Der Fall erinnert stark an Rachel Dolezal, eine vermeintlich Schwarze Bürgerrechtsaktivistin, die vor fünf Jahren als weiße Frau aufflog. Und nun Jessica A. Krug, Professorin für afroamerikanische Studien an der George Washington Universität in Washington DC. Als Aktivistin nannte sie sich Jessica La Bombalera und gab vor, eine Schwarze Frau zu sein.

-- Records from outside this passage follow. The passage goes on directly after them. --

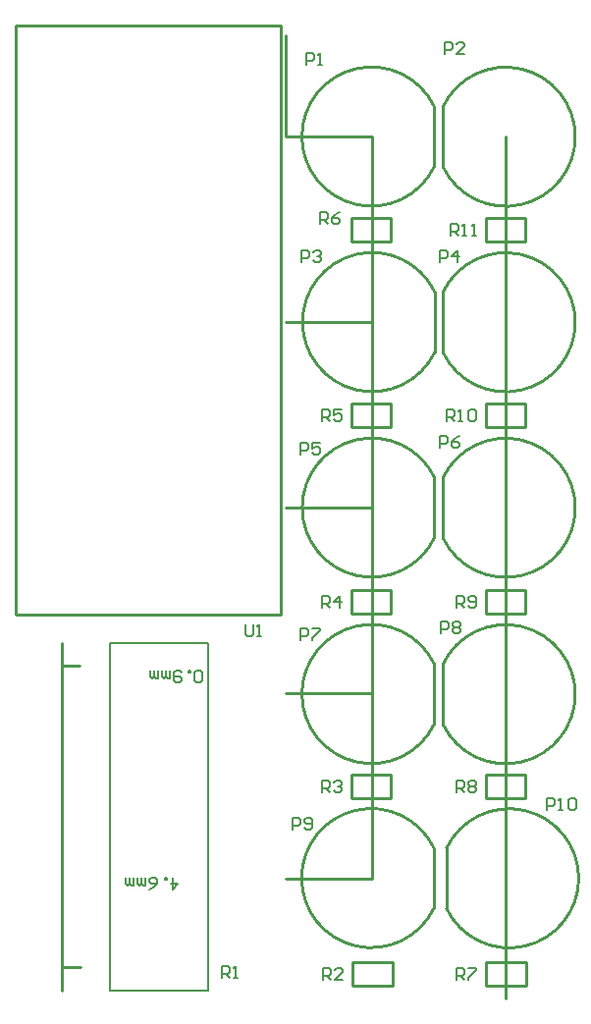
<source format=gto>
G04*
G04 #@! TF.GenerationSoftware,Altium Limited,Altium Designer,19.1.8 (144)*
G04*
G04 Layer_Color=65535*
%FSLAX25Y25*%
%MOIN*%
G70*
G01*
G75*
%ADD10C,0.01000*%
%ADD11C,0.00500*%
%ADD12C,0.00787*%
%ADD13C,0.00800*%
D10*
X542496Y678861D02*
G03*
X542496Y699356I21283J10248D01*
G01*
X539492Y699421D02*
G03*
X539492Y678926I-21283J-10248D01*
G01*
X542496Y615869D02*
G03*
X542496Y636364I21283J10248D01*
G01*
X539689Y636429D02*
G03*
X539689Y615933I-21283J-10248D01*
G01*
X542496Y552877D02*
G03*
X542496Y573372I21283J10248D01*
G01*
X539591Y573437D02*
G03*
X539591Y552941I-21283J-10248D01*
G01*
X542496Y489589D02*
G03*
X542496Y510085I21283J10248D01*
G01*
X539492Y510149D02*
G03*
X539492Y489654I-21283J-10248D01*
G01*
X539394Y447649D02*
G03*
X539394Y427154I-21283J-10248D01*
G01*
X543677Y427089D02*
G03*
X543677Y447585I21283J10248D01*
G01*
X542520Y678872D02*
Y699345D01*
X539468Y678937D02*
Y699409D01*
X542520Y615880D02*
Y636353D01*
X539665Y615945D02*
Y636417D01*
X542520Y552888D02*
Y573361D01*
X539567Y552953D02*
Y573425D01*
X542520Y489601D02*
Y510073D01*
X539468Y489665D02*
Y510138D01*
X539370Y427165D02*
Y447638D01*
X543701Y427101D02*
Y447573D01*
X413189Y399213D02*
Y517323D01*
X413189Y407087D02*
Y509449D01*
Y407087D02*
X419488D01*
X413189Y509449D02*
X419095D01*
X563779Y396654D02*
Y689075D01*
X488976Y437205D02*
X518307D01*
Y500197D01*
X524860Y653480D02*
Y661480D01*
X511360D02*
X524860D01*
X511360Y653480D02*
Y661480D01*
Y653480D02*
X524860D01*
X488976Y500197D02*
X518307D01*
X488976Y689173D02*
X518307D01*
X488976Y626181D02*
X518307D01*
X488976Y563189D02*
X518307D01*
Y626181D02*
Y689173D01*
Y500197D02*
Y563189D01*
Y626181D01*
X488976Y689173D02*
Y723622D01*
X511754Y400724D02*
Y408724D01*
Y400724D02*
X525254D01*
Y408724D01*
X511754D02*
X525254D01*
X557036Y661480D02*
X570536D01*
Y653480D02*
Y661480D01*
X557036Y653480D02*
X570536D01*
X557036D02*
Y661480D01*
Y598488D02*
X570536D01*
Y590488D02*
Y598488D01*
X557036Y590488D02*
X570536D01*
X557036D02*
Y598488D01*
Y535103D02*
X570536D01*
Y527103D02*
Y535103D01*
X557036Y527103D02*
X570536D01*
X557036D02*
Y535103D01*
Y472504D02*
X570536D01*
Y464504D02*
Y472504D01*
X557036Y464504D02*
X570536D01*
X557036D02*
Y472504D01*
X557121Y408724D02*
X570621D01*
Y400724D02*
Y408724D01*
X557121Y400724D02*
X570621D01*
X557121D02*
Y408724D01*
X397362Y726823D02*
X487362D01*
Y526823D02*
Y726823D01*
X397362Y526823D02*
X487362D01*
X397362D02*
Y726823D01*
X511360Y472504D02*
X524860D01*
Y464504D02*
Y472504D01*
X511360Y464504D02*
X524860D01*
X511360D02*
Y472504D01*
Y598488D02*
X524860D01*
Y590488D02*
Y598488D01*
X511360Y590488D02*
X524860D01*
X511360D02*
Y598488D01*
Y535103D02*
X524860D01*
Y527103D02*
Y535103D01*
X511360Y527103D02*
X524860D01*
X511360D02*
Y535103D01*
D11*
X462795Y517323D02*
X462795Y399213D01*
X429331D02*
X462795D01*
X429331D02*
Y517323D01*
X462795D01*
D12*
X450591Y437402D02*
Y433466D01*
X452559Y435434D01*
X449935D01*
X448623Y437402D02*
Y436746D01*
X447967D01*
Y437402D01*
X448623D01*
X442720Y433466D02*
X444032Y434122D01*
X445343Y435434D01*
Y436746D01*
X444688Y437402D01*
X443376D01*
X442720Y436746D01*
Y436090D01*
X443376Y435434D01*
X445343D01*
X441408Y437402D02*
Y434778D01*
X440752D01*
X440096Y435434D01*
Y437402D01*
Y435434D01*
X439440Y434778D01*
X438784Y435434D01*
Y437402D01*
X437472D02*
Y434778D01*
X436816D01*
X436160Y435434D01*
Y437402D01*
Y435434D01*
X435504Y434778D01*
X434848Y435434D01*
Y437402D01*
X460827Y504594D02*
X460171Y503938D01*
X458859D01*
X458203Y504594D01*
Y507218D01*
X458859Y507874D01*
X460171D01*
X460827Y507218D01*
Y504594D01*
X456891Y507874D02*
Y507218D01*
X456235D01*
Y507874D01*
X456891D01*
X453611Y507218D02*
X452955Y507874D01*
X451643D01*
X450987Y507218D01*
Y504594D01*
X451643Y503938D01*
X452955D01*
X453611Y504594D01*
Y505250D01*
X452955Y505906D01*
X450987D01*
X449676Y507874D02*
Y505250D01*
X449019D01*
X448364Y505906D01*
Y507874D01*
Y505906D01*
X447708Y505250D01*
X447052Y505906D01*
Y507874D01*
X445740D02*
Y505250D01*
X445084D01*
X444428Y505906D01*
Y507874D01*
Y505906D01*
X443772Y505250D01*
X443116Y505906D01*
Y507874D01*
D13*
X547156Y402713D02*
Y406712D01*
X549155D01*
X549822Y406046D01*
Y404713D01*
X549155Y404046D01*
X547156D01*
X548489D02*
X549822Y402713D01*
X551155Y406712D02*
X553820D01*
Y406046D01*
X551155Y403380D01*
Y402713D01*
X545107Y655470D02*
Y659469D01*
X547107D01*
X547773Y658802D01*
Y657469D01*
X547107Y656803D01*
X545107D01*
X546440D02*
X547773Y655470D01*
X549106D02*
X550439D01*
X549772D01*
Y659469D01*
X549106Y658802D01*
X552438Y655470D02*
X553771D01*
X553105D01*
Y659469D01*
X552438Y658802D01*
X543720Y592470D02*
Y596469D01*
X545719D01*
X546386Y595802D01*
Y594469D01*
X545719Y593803D01*
X543720D01*
X545053D02*
X546386Y592470D01*
X547719D02*
X549052D01*
X548385D01*
Y596469D01*
X547719Y595802D01*
X551051D02*
X551718Y596469D01*
X553050D01*
X553717Y595802D01*
Y593137D01*
X553050Y592470D01*
X551718D01*
X551051Y593137D01*
Y595802D01*
X547120Y529076D02*
Y533075D01*
X549119D01*
X549786Y532409D01*
Y531076D01*
X549119Y530409D01*
X547120D01*
X548453D02*
X549786Y529076D01*
X551118Y529743D02*
X551785Y529076D01*
X553118D01*
X553784Y529743D01*
Y532409D01*
X553118Y533075D01*
X551785D01*
X551118Y532409D01*
Y531742D01*
X551785Y531076D01*
X553784D01*
X547108Y466476D02*
Y470475D01*
X549107D01*
X549773Y469809D01*
Y468476D01*
X549107Y467809D01*
X547108D01*
X548440D02*
X549773Y466476D01*
X551106Y469809D02*
X551773Y470475D01*
X553106D01*
X553772Y469809D01*
Y469142D01*
X553106Y468476D01*
X553772Y467809D01*
Y467143D01*
X553106Y466476D01*
X551773D01*
X551106Y467143D01*
Y467809D01*
X551773Y468476D01*
X551106Y469142D01*
Y469809D01*
X551773Y468476D02*
X553106D01*
X577756Y460630D02*
Y464629D01*
X579755D01*
X580422Y463962D01*
Y462629D01*
X579755Y461963D01*
X577756D01*
X581755Y460630D02*
X583087D01*
X582421D01*
Y464629D01*
X581755Y463962D01*
X585087D02*
X585753Y464629D01*
X587086D01*
X587753Y463962D01*
Y461296D01*
X587086Y460630D01*
X585753D01*
X585087Y461296D01*
Y463962D01*
X467520Y403543D02*
Y407542D01*
X469519D01*
X470186Y406876D01*
Y405543D01*
X469519Y404876D01*
X467520D01*
X468853D02*
X470186Y403543D01*
X471518D02*
X472851D01*
X472185D01*
Y407542D01*
X471518Y406876D01*
X491339Y453937D02*
Y457936D01*
X493338D01*
X494004Y457269D01*
Y455936D01*
X493338Y455270D01*
X491339D01*
X495337Y454603D02*
X496004Y453937D01*
X497337D01*
X498003Y454603D01*
Y457269D01*
X497337Y457936D01*
X496004D01*
X495337Y457269D01*
Y456603D01*
X496004Y455936D01*
X498003D01*
X494095Y518110D02*
Y522109D01*
X496094D01*
X496760Y521443D01*
Y520110D01*
X496094Y519443D01*
X494095D01*
X498093Y522109D02*
X500759D01*
Y521443D01*
X498093Y518777D01*
Y518110D01*
X501395Y466483D02*
Y470481D01*
X503394D01*
X504060Y469815D01*
Y468482D01*
X503394Y467816D01*
X501395D01*
X502727D02*
X504060Y466483D01*
X505393Y469815D02*
X506060Y470481D01*
X507393D01*
X508059Y469815D01*
Y469148D01*
X507393Y468482D01*
X506726D01*
X507393D01*
X508059Y467816D01*
Y467149D01*
X507393Y466483D01*
X506060D01*
X505393Y467149D01*
X541732Y520472D02*
Y524471D01*
X543732D01*
X544398Y523805D01*
Y522472D01*
X543732Y521805D01*
X541732D01*
X545731Y523805D02*
X546397Y524471D01*
X547730D01*
X548397Y523805D01*
Y523138D01*
X547730Y522472D01*
X548397Y521805D01*
Y521139D01*
X547730Y520472D01*
X546397D01*
X545731Y521139D01*
Y521805D01*
X546397Y522472D01*
X545731Y523138D01*
Y523805D01*
X546397Y522472D02*
X547730D01*
X501776Y402726D02*
Y406725D01*
X503775D01*
X504441Y406058D01*
Y404725D01*
X503775Y404059D01*
X501776D01*
X503109D02*
X504441Y402726D01*
X508440D02*
X505774D01*
X508440Y405392D01*
Y406058D01*
X507774Y406725D01*
X506441D01*
X505774Y406058D01*
X500787Y659449D02*
Y663448D01*
X502787D01*
X503453Y662781D01*
Y661448D01*
X502787Y660782D01*
X500787D01*
X502120D02*
X503453Y659449D01*
X507452Y663448D02*
X506119Y662781D01*
X504786Y661448D01*
Y660115D01*
X505453Y659449D01*
X506785D01*
X507452Y660115D01*
Y660782D01*
X506785Y661448D01*
X504786D01*
X501400Y592483D02*
Y596481D01*
X503400D01*
X504066Y595815D01*
Y594482D01*
X503400Y593816D01*
X501400D01*
X502733D02*
X504066Y592483D01*
X508065Y596481D02*
X505399D01*
Y594482D01*
X506732Y595149D01*
X507398D01*
X508065Y594482D01*
Y593149D01*
X507398Y592483D01*
X506066D01*
X505399Y593149D01*
X501395Y529083D02*
Y533081D01*
X503394D01*
X504060Y532415D01*
Y531082D01*
X503394Y530416D01*
X501395D01*
X502727D02*
X504060Y529083D01*
X507393D02*
Y533081D01*
X505393Y531082D01*
X508059D01*
X494095Y581102D02*
Y585101D01*
X496094D01*
X496760Y584435D01*
Y583102D01*
X496094Y582435D01*
X494095D01*
X500759Y585101D02*
X498093D01*
Y583102D01*
X499426Y583768D01*
X500093D01*
X500759Y583102D01*
Y581769D01*
X500093Y581102D01*
X498760D01*
X498093Y581769D01*
X541339Y583661D02*
Y587660D01*
X543338D01*
X544004Y586994D01*
Y585661D01*
X543338Y584994D01*
X541339D01*
X548003Y587660D02*
X546670Y586994D01*
X545337Y585661D01*
Y584328D01*
X546004Y583661D01*
X547337D01*
X548003Y584328D01*
Y584994D01*
X547337Y585661D01*
X545337D01*
X494488Y646457D02*
Y650455D01*
X496488D01*
X497154Y649789D01*
Y648456D01*
X496488Y647790D01*
X494488D01*
X498487Y649789D02*
X499153Y650455D01*
X500486D01*
X501153Y649789D01*
Y649122D01*
X500486Y648456D01*
X499820D01*
X500486D01*
X501153Y647790D01*
Y647123D01*
X500486Y646457D01*
X499153D01*
X498487Y647123D01*
X541339Y646654D02*
Y650652D01*
X543338D01*
X544004Y649986D01*
Y648653D01*
X543338Y647986D01*
X541339D01*
X547337Y646654D02*
Y650652D01*
X545337Y648653D01*
X548003D01*
X496161Y713583D02*
Y717581D01*
X498161D01*
X498827Y716915D01*
Y715582D01*
X498161Y714916D01*
X496161D01*
X500160Y713583D02*
X501493D01*
X500827D01*
Y717581D01*
X500160Y716915D01*
X542913Y717061D02*
Y721060D01*
X544913D01*
X545579Y720394D01*
Y719061D01*
X544913Y718394D01*
X542913D01*
X549578Y717061D02*
X546912D01*
X549578Y719727D01*
Y720394D01*
X548911Y721060D01*
X547578D01*
X546912Y720394D01*
X475394Y523684D02*
Y520352D01*
X476060Y519685D01*
X477393D01*
X478059Y520352D01*
Y523684D01*
X479392Y519685D02*
X480725D01*
X480059D01*
Y523684D01*
X479392Y523017D01*
M02*

</source>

Doch nun hat sie in einem Medium-Beitrag wohl ihre wahre Identität geoutet. Dort heißt es: „Zu einem großen Teil habe ich während meines Erwachsenenlebens meine Erlebnisse als weißes jüdisches Kind in Kansas City unter verschiedenen Schwarzen Identitäten, die ich nicht hätte annehmen dürfen, verschleiert.“

In ihrem letzten Buch Fugitive Modernities hatte Krug in der Danksagung außerdem geschrieben: „Meine Vorfahren, unbekannt und unbenannt, sind in eine Zukunft hineingeblutet, von der sie nicht annehmen konnten, dass sie überhaupt existieren würde.“

In ihrem Post auf Medium gibt sich Krug nun reuevoll: „Menschen haben mit mir und für mich gekämpft, und meine andauernde Aneignung einer Schwarzen karibischen Identität ist nicht nur massiv falsch – unethisch, unmoralisch, anti-Schwarz und kolonialistisch – sondern bedeutet auch, dass ich die, die ich liebe, ständig betrogen und hintergangen habe.“ Weiter schreibt sie, dass psychische Probleme eine Erklärung für ihr Verhalten sein könnten, jedoch keine Entschuldigung.

„Sie hat es gemacht, weil jemand ihr auf die Schliche gekommen ist“

In den sozialen Medien melden sich seitdem Menschen zu Wort, die Krug kennen. So schreibt Autor Hari Ziyad auf Twitter: „Jess Krug, Professorin in Washington, ist jemand, die ich bis heute morgen, als sie mich anrief und alles zugab, noch Freundin genannt habe. Sie hat es nicht aus Wohlwollen zugegeben. Sie hat es gemacht, weil jemand ihr auf die Schliche gekommen ist.“ Andere verurteilen ihr Verhalten als schändlich und hinterhältig.

Krug selbst schreibt: „Ich glaube, dass Cancel Culture ein wichtiges und notwendiges Instrument für jene mit weniger struktureller Macht ist. Ihr solltet mich canceln und ich cancel mich selber.“ Krugs Arbeitgeber, die private George Washington Universität gab an, dass sie von Krugs Beitrag wisse und die Angelegenheit untersuche.